▶ [WHAT TO WORK ON]:
Give back, exactly and with nothing added, the lines that run from the one containing "ring pip: (95, 120)" to the final line below.

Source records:
· · · ·

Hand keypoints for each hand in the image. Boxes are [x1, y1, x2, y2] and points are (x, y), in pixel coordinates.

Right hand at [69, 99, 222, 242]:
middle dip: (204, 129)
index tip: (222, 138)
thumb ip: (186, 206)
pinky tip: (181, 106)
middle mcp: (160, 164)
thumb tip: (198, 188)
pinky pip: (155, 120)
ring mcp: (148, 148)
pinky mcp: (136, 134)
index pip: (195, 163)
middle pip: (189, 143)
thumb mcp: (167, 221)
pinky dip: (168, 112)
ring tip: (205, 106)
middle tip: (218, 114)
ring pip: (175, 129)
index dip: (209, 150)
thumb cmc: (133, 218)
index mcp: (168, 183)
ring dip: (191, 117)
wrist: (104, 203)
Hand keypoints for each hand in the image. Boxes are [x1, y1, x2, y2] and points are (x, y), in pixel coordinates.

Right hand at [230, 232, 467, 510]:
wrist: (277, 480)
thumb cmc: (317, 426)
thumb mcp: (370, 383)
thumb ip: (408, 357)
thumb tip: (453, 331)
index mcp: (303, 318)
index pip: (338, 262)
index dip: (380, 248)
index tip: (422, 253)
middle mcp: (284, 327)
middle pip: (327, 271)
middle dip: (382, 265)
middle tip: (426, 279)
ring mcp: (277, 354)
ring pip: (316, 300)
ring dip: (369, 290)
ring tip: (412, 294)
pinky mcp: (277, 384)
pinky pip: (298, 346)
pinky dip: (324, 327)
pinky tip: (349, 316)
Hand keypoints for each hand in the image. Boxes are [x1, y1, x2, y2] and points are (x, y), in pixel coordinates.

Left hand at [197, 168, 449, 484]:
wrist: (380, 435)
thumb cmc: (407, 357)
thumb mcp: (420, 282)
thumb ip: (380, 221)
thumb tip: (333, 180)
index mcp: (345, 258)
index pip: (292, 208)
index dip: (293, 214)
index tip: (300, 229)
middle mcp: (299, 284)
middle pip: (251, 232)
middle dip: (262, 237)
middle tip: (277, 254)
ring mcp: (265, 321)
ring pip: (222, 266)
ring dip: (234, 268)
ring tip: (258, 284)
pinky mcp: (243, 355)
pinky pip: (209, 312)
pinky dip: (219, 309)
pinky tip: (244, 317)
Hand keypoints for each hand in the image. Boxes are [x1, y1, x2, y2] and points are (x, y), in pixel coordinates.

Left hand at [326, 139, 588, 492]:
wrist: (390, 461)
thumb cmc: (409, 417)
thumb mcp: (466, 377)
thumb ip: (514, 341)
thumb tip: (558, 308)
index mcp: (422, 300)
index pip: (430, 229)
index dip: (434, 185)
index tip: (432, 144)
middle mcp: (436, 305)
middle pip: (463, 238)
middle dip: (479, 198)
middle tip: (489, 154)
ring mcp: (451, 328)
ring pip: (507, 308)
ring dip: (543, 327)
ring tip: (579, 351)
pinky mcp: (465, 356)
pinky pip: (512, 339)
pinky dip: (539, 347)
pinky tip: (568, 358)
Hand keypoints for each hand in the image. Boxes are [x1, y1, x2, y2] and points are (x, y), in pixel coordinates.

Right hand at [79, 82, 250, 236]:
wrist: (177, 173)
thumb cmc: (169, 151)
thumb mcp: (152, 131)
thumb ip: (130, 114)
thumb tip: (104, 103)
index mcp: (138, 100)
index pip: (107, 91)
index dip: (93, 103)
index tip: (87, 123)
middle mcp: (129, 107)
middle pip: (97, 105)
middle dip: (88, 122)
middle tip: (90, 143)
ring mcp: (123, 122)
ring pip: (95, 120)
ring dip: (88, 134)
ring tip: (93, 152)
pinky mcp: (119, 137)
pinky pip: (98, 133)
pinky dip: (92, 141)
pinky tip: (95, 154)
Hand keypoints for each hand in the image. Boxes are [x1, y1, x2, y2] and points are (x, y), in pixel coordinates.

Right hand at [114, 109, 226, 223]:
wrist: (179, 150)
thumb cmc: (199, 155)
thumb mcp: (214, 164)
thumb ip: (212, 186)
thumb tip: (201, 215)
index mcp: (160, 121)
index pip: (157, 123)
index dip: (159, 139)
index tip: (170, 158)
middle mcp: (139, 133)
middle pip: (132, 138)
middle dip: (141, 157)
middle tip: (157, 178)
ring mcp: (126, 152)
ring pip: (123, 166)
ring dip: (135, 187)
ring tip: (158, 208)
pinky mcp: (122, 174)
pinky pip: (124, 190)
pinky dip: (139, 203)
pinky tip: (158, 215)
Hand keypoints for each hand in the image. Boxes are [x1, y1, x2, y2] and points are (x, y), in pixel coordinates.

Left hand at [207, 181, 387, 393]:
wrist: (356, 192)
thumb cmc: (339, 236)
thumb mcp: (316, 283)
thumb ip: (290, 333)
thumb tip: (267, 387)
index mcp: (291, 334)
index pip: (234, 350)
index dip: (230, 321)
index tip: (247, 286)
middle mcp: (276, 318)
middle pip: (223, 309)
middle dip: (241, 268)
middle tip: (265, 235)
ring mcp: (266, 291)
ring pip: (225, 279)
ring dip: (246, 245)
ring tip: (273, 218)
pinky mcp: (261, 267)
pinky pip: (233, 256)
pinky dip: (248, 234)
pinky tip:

· · · ·

▶ [RESPONSE TO THIS EXERCISE]:
ring pip: (95, 120)
ring dip: (88, 134)
ring tip: (93, 152)
pinky mcp: (119, 137)
pinky pip: (98, 133)
pinky dip: (92, 141)
pinky tip: (95, 154)
Hand keypoints for each hand in the image. Boxes are [x1, y1, x2, y2] and points are (x, y), in pixel coordinates.

Right hand at [114, 109, 226, 223]:
wrist: (179, 150)
thumb cmc: (199, 155)
thumb mcp: (214, 164)
thumb ip: (212, 186)
thumb tip: (201, 215)
index mcp: (160, 121)
index pip: (157, 123)
index dip: (159, 139)
index tip: (170, 158)
middle mcp: (139, 133)
middle pip: (132, 138)
middle dip: (141, 157)
middle tip: (157, 178)
ring mcp: (126, 152)
ring pip: (123, 166)
ring dip: (135, 187)
ring tip: (158, 208)
pinky mcp: (122, 174)
pinky pip: (124, 190)
pinky dip: (139, 203)
pinky tip: (158, 215)
Hand keypoints for each hand in the image. Boxes are [x1, y1, x2, y2] and points are (x, y), in pixel coordinates.

Left hand at [207, 181, 387, 393]:
wrist: (356, 192)
thumb cmc: (339, 236)
thumb mcp: (316, 283)
thumb ip: (290, 333)
thumb tip: (267, 387)
index mcp: (291, 334)
index pip: (234, 350)
index dip: (230, 321)
index tip: (247, 286)
middle mcp: (276, 318)
middle pip: (223, 309)
middle dip: (241, 268)
middle tip: (265, 235)
ring mcp: (266, 291)
ring pip: (225, 279)
ring dip: (246, 245)
ring tip: (273, 218)
pinky mcp: (261, 267)
pinky pip: (233, 256)
pinky dip: (248, 234)
pinky tip:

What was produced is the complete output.